Here’s a good puzzler, or guessing game for the Fourth of July:
How many people currently serve on active duty in the United States Army? Write down your best guess.
How many full-time law enforcement officers currently serve in the United States? Likewise, write down your estimate.
Now compare both numbers, and make adjustments if necessary, to account for where you expect the two numbers to lie, relative to each other. Which number do you expect to be larger? By how much? Half again as large? Twice as large? Write down your new estimates, if you make adjustments.
All set? Happy with your figures? Based on 2018 data from Statista, here are actual numbers:
Active duty Army personnel: 471,990
Full-time law enforcement: 686,665
That makes law enforcement almost half again as large as the Army. 686,665 divided by 471,990 equals 1.45.
Now think past these numbers. For years, police departments across the country have bought into the idea of warrior cops. They send police academy candidates to rigorous boot camps. Police culture stresses aggressiveness, the need to regard every situation as potentially deadly. That means kill or be killed out on our dark city streets. Use as much force as necessary, and then some.
On the other side, the Army often fills a policing role. We send soldiers to other parts of the world to keep the peace, garrison a strategic base, assist in state building, protect U. S. civilian and military assets. They have become quite good at these roles. They have had a lot of practice over the years. They know how to make decisions about use of force, based on threat assessments, mission goals, and their country’s interests.

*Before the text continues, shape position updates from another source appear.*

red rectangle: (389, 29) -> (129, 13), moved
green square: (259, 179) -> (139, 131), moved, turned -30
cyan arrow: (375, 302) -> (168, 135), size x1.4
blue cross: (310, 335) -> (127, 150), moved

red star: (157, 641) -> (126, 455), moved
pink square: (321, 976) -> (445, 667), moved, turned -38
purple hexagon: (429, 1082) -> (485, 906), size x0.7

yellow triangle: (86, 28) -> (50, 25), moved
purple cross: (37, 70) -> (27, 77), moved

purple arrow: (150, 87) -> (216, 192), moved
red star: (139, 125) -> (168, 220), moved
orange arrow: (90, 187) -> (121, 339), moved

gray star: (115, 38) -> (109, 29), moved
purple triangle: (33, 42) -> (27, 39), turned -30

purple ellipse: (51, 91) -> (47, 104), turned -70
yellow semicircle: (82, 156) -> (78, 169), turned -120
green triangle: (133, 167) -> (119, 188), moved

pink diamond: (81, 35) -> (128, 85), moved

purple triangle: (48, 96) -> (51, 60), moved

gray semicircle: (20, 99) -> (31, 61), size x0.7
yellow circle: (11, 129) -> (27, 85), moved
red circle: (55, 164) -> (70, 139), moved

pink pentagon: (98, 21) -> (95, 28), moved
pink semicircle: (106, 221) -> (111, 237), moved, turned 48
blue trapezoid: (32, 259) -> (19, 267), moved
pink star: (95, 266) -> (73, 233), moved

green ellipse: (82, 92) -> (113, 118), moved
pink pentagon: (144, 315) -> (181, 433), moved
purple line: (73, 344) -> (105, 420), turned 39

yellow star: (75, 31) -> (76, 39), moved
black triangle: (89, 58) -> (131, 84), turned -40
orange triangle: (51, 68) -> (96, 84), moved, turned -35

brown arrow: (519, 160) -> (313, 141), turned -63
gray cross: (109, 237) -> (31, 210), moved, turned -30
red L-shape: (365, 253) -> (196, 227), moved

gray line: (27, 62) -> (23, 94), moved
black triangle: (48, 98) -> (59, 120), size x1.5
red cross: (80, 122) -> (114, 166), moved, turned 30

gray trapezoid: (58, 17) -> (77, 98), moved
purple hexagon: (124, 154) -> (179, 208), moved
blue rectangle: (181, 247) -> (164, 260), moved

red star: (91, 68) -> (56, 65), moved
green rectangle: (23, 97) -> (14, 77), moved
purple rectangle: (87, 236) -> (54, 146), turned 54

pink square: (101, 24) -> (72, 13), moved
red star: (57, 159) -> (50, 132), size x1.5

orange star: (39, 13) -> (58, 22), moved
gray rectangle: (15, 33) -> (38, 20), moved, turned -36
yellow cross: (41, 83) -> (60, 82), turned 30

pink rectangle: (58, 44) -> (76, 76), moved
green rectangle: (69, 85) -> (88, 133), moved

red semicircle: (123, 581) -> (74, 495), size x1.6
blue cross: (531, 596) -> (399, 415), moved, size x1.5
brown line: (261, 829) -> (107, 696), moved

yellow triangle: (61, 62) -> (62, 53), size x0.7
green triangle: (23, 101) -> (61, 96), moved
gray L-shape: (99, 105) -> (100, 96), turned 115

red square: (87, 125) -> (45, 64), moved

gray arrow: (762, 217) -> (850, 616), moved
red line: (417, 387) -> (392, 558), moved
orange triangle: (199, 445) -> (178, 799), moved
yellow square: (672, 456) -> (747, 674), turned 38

We also know the army has a difficult time recruiting enough soldiers, and that the military is one of the most trusted institutions in our unhappy country. Why don’t we bring our soldiers home, to keep peace in our troubled cities, and send law enforcement officers overseas to play out their brutal fantasies in war zones? Domestic law enforcement might become effective again, and the army would solve its recruiting problem. Moreover, each force could make better use of its training in its new role.
We might have peace officers here at home who actually serve and protect us. Overseas, well, who can say what will happen overseas?